_Task details_. Every entry below is to be returned unchanged. Images are not part of the copy.

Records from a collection
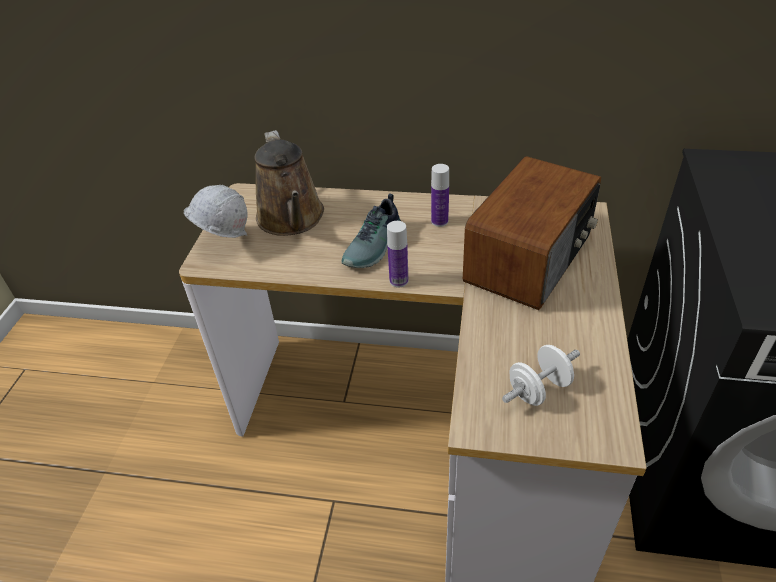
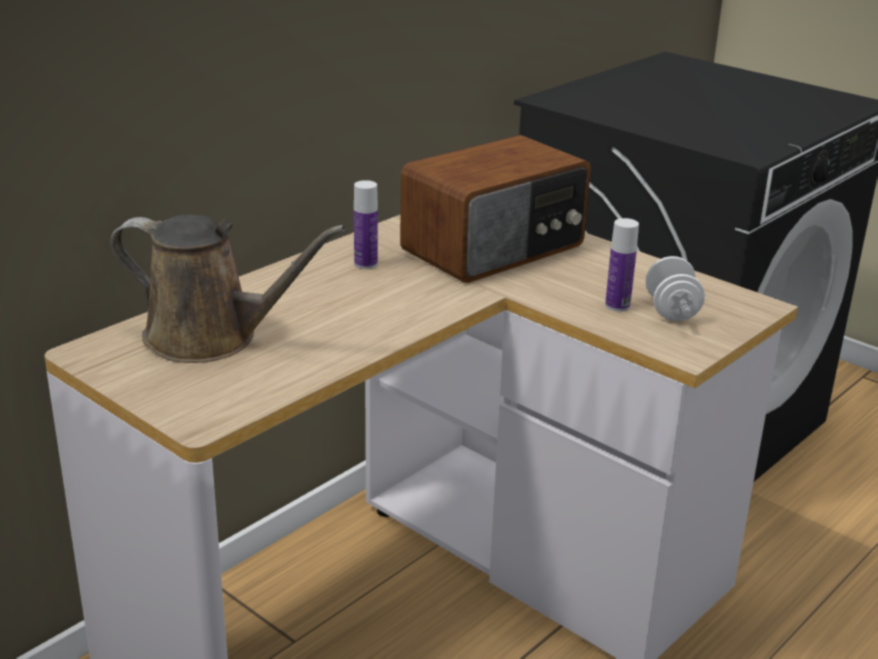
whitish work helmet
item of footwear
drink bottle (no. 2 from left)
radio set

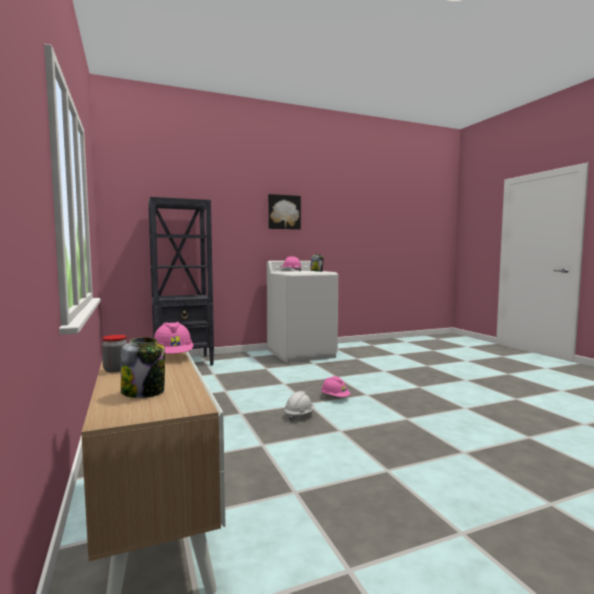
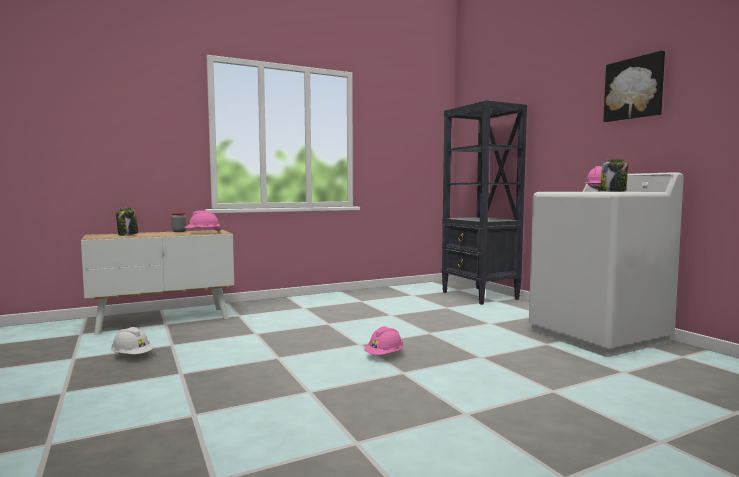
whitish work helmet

_Your solution_.
whitish work helmet
item of footwear
drink bottle (no. 2 from left)
radio set

whitish work helmet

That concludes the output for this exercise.